Implement Predator-Prey Flock Environment #259

zombie-einstein · 2024-11-04T10:41:24Z

Add a predator-prey flock environment where two sets of agents attempt to catch/evade each other.

Changes

Adds the Esquilax library as a dependency
Adds the swarm environment group/type (was not sure the new environment fit into an existing group, but happy to move if you think it would better fit somewhere else)
Implement some common swarm/flock functionality (can be used if more environments of this type are added)
Implement the predator-prey environment and docs

Todo

Need to add images and animations, was waiting to finalise code before adding.

Questions

I only forwarded the Environment import to jumanji.environments do types also need forwarding somewhere?
I didn't add an animate method to the environment, but saw that some other do? Easy enough to add.
Do you want defaults for all the environment parameters? Not sure there are really "natural" choices, but could add sensible defaults to avoid some typing.
Are the API docs auto-generated somehow, or do I need to add a link manually?
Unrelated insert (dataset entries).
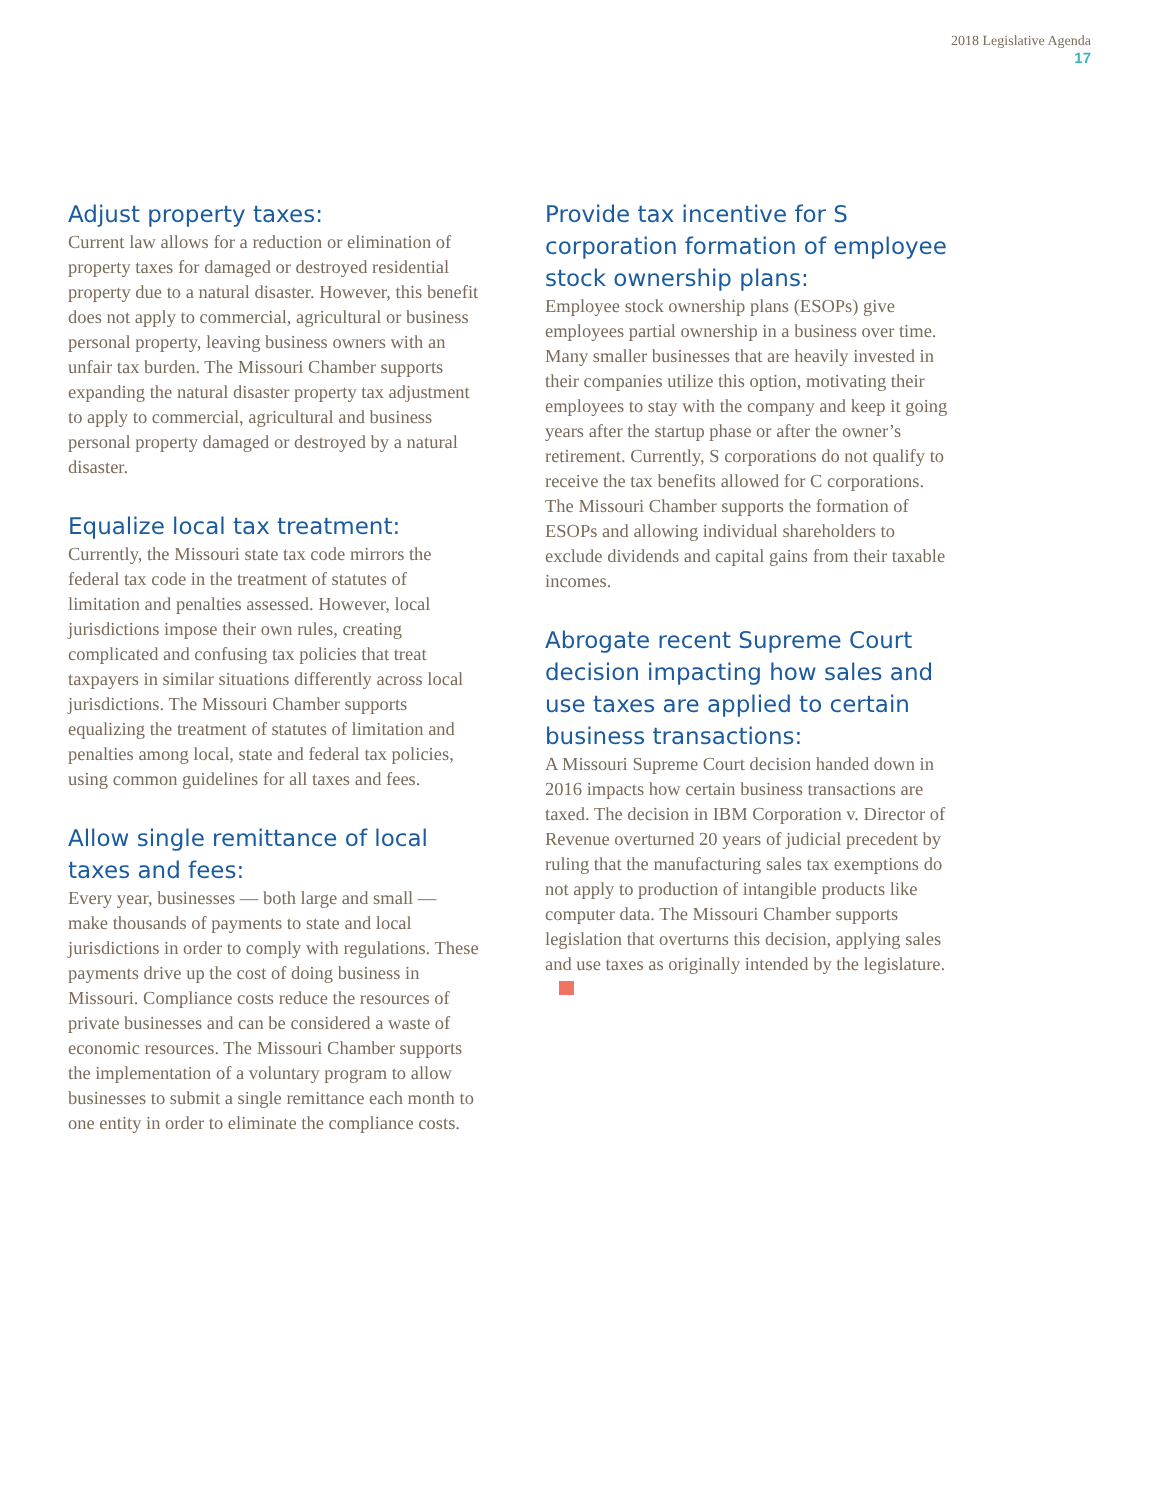2018 Legislative Agenda
17
Adjust property taxes:
Current law allows for a reduction or elimination of property taxes for damaged or destroyed residential property due to a natural disaster. However, this benefit does not apply to commercial, agricultural or business personal property, leaving business owners with an unfair tax burden. The Missouri Chamber supports expanding the natural disaster property tax adjustment to apply to commercial, agricultural and business personal property damaged or destroyed by a natural disaster.
Equalize local tax treatment:
Currently, the Missouri state tax code mirrors the federal tax code in the treatment of statutes of limitation and penalties assessed. However, local jurisdictions impose their own rules, creating complicated and confusing tax policies that treat taxpayers in similar situations differently across local jurisdictions. The Missouri Chamber supports equalizing the treatment of statutes of limitation and penalties among local, state and federal tax policies, using common guidelines for all taxes and fees.
Allow single remittance of local taxes and fees:
Every year, businesses — both large and small — make thousands of payments to state and local jurisdictions in order to comply with regulations. These payments drive up the cost of doing business in Missouri. Compliance costs reduce the resources of private businesses and can be considered a waste of economic resources. The Missouri Chamber supports the implementation of a voluntary program to allow businesses to submit a single remittance each month to one entity in order to eliminate the compliance costs.
Provide tax incentive for S corporation formation of employee stock ownership plans:
Employee stock ownership plans (ESOPs) give employees partial ownership in a business over time. Many smaller businesses that are heavily invested in their companies utilize this option, motivating their employees to stay with the company and keep it going years after the startup phase or after the owner’s retirement. Currently, S corporations do not qualify to receive the tax benefits allowed for C corporations. The Missouri Chamber supports the formation of ESOPs and allowing individual shareholders to exclude dividends and capital gains from their taxable incomes.
Abrogate recent Supreme Court decision impacting how sales and use taxes are applied to certain business transactions:
A Missouri Supreme Court decision handed down in 2016 impacts how certain business transactions are taxed. The decision in IBM Corporation v. Director of Revenue overturned 20 years of judicial precedent by ruling that the manufacturing sales tax exemptions do not apply to production of intangible products like computer data. The Missouri Chamber supports legislation that overturns this decision, applying sales and use taxes as originally intended by the legislature.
* Initial prototype * feat: Add environment tests * fix: Update esquilax version to fix type issues * docs: Add docstrings * docs: Add docstrings * test: Test multiple reward types * test: Add smoke tests and add max-steps check * feat: Implement pred-prey environment viewer * refactor: Pull out common viewer functionality * test: Add reward and view tests * test: Add rendering tests and add test docstrings * docs: Add predator-prey environment documentation page * docs: Cleanup docstrings * docs: Cleanup docstrings

CLAassistant · 2024-11-04T10:41:31Z

All committers have signed the CLA.

zombie-einstein · 2024-11-04T10:43:04Z

Here you go @sash-a this is correct now. Will grab a look at the contributor license and Ci failure now.

zombie-einstein · 2024-11-04T10:50:40Z

I think CI issue is I've Esquilax set to Python >=3.10, seems you've a PR open to upgrade Python version, is it worth holding on for that?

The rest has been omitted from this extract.